- Location of Wilhelmsfehn II
- Wilhelmsfehn IIWilhelmsfehn II
- Coordinates: 53°24′35″N 7°41′31″E﻿ / ﻿53.40981°N 7.69183°E
- Country: Germany
- State: Lower Saxony
- District: Aurich
- City: Wiesmoor
- Time zone: UTC+01:00 (CET)
- • Summer (DST): UTC+02:00 (CEST)
- Postal codes: 26639
- Dialling codes: 04944
- Vehicle registration: AUR

= Wilhelmsfehn II =

Wilhelmsfehn II is a district (Stadtteil) of the East Frisian town of Wiesmoor, in Lower Saxony. A linear settlement, it is located west of the town, to the south of Wilhelmsfehn I.

==History==
The settlement was founded in 1878. In that year, canals reaching into the Ostfriesische Zentralhochmoor ("East Frisian central raised bog") such as the Norderwieke and the Süderwieke were extended eastwards. The moor colony was named after Emperor Wilhelm I.

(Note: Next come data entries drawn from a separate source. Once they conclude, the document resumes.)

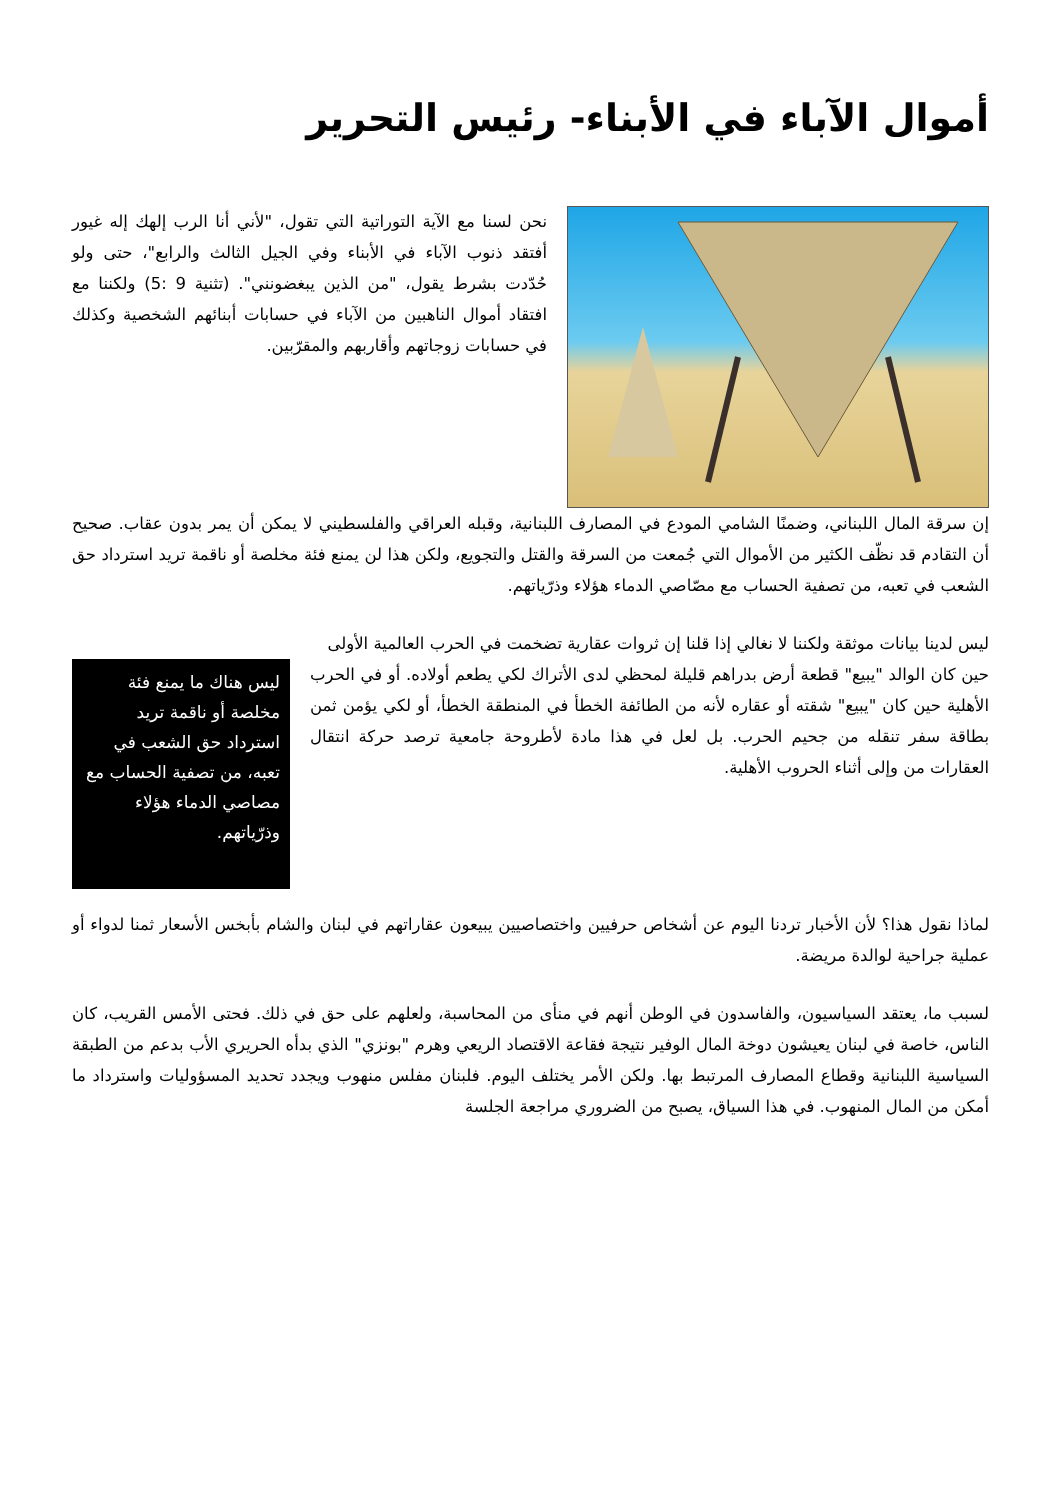أموال الآباء في الأبناء- رئيس التحرير
نحن لسنا مع الآية التوراتية التي تقول، "لأني أنا الرب إلهك إله غيور أفتقد ذنوب الآباء في الأبناء وفي الجيل الثالث والرابع"، حتى ولو حُدّدت بشرط يقول، "من الذين يبغضونني". (تثنية 9 :5) ولكننا مع افتقاد أموال الناهبين من الآباء في حسابات أبنائهم الشخصية وكذلك في حسابات زوجاتهم وأقاربهم والمقرّبين.
إن سرقة المال اللبناني، وضمنًا الشامي المودع في المصارف اللبنانية، وقبله العراقي والفلسطيني لا يمكن أن يمر بدون عقاب. صحيح أن التقادم قد نظّف الكثير من الأموال التي جُمعت من السرقة والقتل والتجويع، ولكن هذا لن يمنع فئة مخلصة أو ناقمة تريد استرداد حق الشعب في تعبه، من تصفية الحساب مع مصّاصي الدماء هؤلاء وذرّياتهم.
ليس لدينا بيانات موثقة ولكننا لا نغالي إذا قلنا إن ثروات عقارية تضخمت في الحرب العالمية الأولى
ليس هناك ما يمنع فئة مخلصة أو ناقمة تريد استرداد حق الشعب في تعبه، من تصفية الحساب مع مصاصي الدماء هؤلاء وذرّياتهم.
حين كان الوالد "يبيع" قطعة أرض بدراهم قليلة لمحظي لدى الأتراك لكي يطعم أولاده. أو في الحرب الأهلية حين كان "يبيع" شقته أو عقاره لأنه من الطائفة الخطأ في المنطقة الخطأ، أو لكي يؤمن ثمن بطاقة سفر تنقله من جحيم الحرب. بل لعل في هذا مادة لأطروحة جامعية ترصد حركة انتقال العقارات من وإلى أثناء الحروب الأهلية.
لماذا نقول هذا؟ لأن الأخبار تردنا اليوم عن أشخاص حرفيين واختصاصيين يبيعون عقاراتهم في لبنان والشام بأبخس الأسعار ثمنا لدواء أو عملية جراحية لوالدة مريضة.
لسبب ما، يعتقد السياسيون، والفاسدون في الوطن أنهم في منأى من المحاسبة، ولعلهم على حق في ذلك. فحتى الأمس القريب، كان الناس، خاصة في لبنان يعيشون دوخة المال الوفير نتيجة فقاعة الاقتصاد الريعي وهرم "بونزي" الذي بدأه الحريري الأب بدعم من الطبقة السياسية اللبنانية وقطاع المصارف المرتبط بها. ولكن الأمر يختلف اليوم. فلبنان مفلس منهوب ويجدد تحديد المسؤوليات واسترداد ما أمكن من المال المنهوب. في هذا السياق، يصبح من الضروري مراجعة الجلسة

In contrast to Wilhelmsfehn I, the development of the place came to a standstill. Both canals now end in the moor and were not connected to the Nordgeorgsfehn Canal as originally planned. The reason for this is seen as changed economic conditions, especially the decline of the peat shipping that had been intensively operated until then. In 1931, the village, which remained an estate district (Gutsbezirk) under municipal law, received its own school. In 1951 it was added to the greater municipality of Wiesmoor.